Excerpt —
◇ ◇ ◇ ◇ ◇
The Hazardous Communication Standard under OSHA states that employees need to know and have a right to know hazards and identities of chemicals they are exposed to while working.  More than 30 million workers are potentially exposed to one or more chemical hazards.  There are over 650,000 existing chemical hazards and new ones being developed annually.
Material Safety Data Sheets (MSDS) is a very important form designed to instruct workers and emergency personnel on procedures for handling/working with certain substances in a safe way.  This system catalogues information on chemicals, chemical compounds and chemical mixtures that contain potential hazardous materials.  MSDS are to be included with shipments of hazardous chemicals, and readily accessible to each work shift involved.  Labels, MSDS, and proper training are to be utilized to identify and prevent occupational injuries or health problems of workers.
Information included on MSDS forms in regard to chemicals:

  • Toxicity
  • Reactivity
  • Physical Data, i.e., boiling point, flash point, etc.
  • First Aid
  • Health Effects
  • Storage/Disposal
  • Spill Handling Procedures
  • Protective Equipment

MSDS should be country-specific and supplier-specific, as the same product may have different formulations in different countries.  A generic named product may have formulation and degree of hazard that varies between different manufacturers in the same country.
◇ ◇ ◇ ◇ ◇
[Structured pose outputs]

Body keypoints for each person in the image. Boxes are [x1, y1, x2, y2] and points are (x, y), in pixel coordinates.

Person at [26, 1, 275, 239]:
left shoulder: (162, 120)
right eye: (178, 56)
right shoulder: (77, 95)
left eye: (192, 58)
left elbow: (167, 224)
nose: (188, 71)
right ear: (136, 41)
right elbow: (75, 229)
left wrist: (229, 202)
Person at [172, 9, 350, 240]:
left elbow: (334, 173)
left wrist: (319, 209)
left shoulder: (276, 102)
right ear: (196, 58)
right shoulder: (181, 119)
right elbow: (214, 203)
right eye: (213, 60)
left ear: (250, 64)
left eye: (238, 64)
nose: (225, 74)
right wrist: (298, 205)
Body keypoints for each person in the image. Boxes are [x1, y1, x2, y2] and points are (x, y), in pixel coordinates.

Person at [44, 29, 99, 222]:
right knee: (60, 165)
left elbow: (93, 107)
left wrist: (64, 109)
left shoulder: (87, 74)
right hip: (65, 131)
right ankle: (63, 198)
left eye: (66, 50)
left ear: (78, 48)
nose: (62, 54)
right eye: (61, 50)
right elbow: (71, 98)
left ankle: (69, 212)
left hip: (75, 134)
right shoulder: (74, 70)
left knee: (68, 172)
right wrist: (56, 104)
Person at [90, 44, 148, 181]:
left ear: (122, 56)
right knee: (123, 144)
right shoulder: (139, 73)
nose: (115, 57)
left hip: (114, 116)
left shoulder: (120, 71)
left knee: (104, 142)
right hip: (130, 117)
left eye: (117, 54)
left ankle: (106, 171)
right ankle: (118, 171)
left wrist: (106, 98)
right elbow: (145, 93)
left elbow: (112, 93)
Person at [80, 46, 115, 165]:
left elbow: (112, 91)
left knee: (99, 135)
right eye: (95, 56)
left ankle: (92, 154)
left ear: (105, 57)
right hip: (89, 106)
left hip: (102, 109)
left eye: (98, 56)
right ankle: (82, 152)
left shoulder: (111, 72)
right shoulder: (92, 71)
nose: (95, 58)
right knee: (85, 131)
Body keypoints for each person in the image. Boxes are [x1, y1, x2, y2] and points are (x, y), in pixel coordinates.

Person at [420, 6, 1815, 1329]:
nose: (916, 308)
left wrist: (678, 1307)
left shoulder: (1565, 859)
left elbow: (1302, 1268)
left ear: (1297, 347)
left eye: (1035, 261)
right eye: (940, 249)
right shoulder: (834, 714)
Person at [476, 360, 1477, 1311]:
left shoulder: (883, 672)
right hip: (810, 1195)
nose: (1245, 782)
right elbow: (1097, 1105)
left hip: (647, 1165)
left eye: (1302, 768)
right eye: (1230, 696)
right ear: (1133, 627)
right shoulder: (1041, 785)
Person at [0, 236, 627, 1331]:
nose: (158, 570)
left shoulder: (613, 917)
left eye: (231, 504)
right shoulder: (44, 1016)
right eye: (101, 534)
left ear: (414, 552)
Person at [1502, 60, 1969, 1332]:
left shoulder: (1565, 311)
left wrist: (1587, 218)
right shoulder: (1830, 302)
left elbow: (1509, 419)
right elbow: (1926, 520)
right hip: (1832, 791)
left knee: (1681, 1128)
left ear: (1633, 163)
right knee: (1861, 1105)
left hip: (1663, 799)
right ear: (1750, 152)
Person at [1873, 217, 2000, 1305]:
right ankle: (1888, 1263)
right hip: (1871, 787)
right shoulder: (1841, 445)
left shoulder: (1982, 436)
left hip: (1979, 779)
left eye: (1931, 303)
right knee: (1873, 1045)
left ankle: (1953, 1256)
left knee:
◇ ◇ ◇ ◇ ◇
Task requirements —
[A] According to the MSDS passage, how many workers are potentially exposed to one or more chemical hazards?
[B] Write out the MSDS passage word for word from "MSDS should be" up to and including "the same country.".
The records aren't needed for any of this.

Task answers —
[A] More than 30 million workers.

[B]
MSDS should be country-specific and supplier-specific, as the same product may have different formulations in different countries.  A generic named product may have formulation and degree of hazard that varies between different manufacturers in the same country.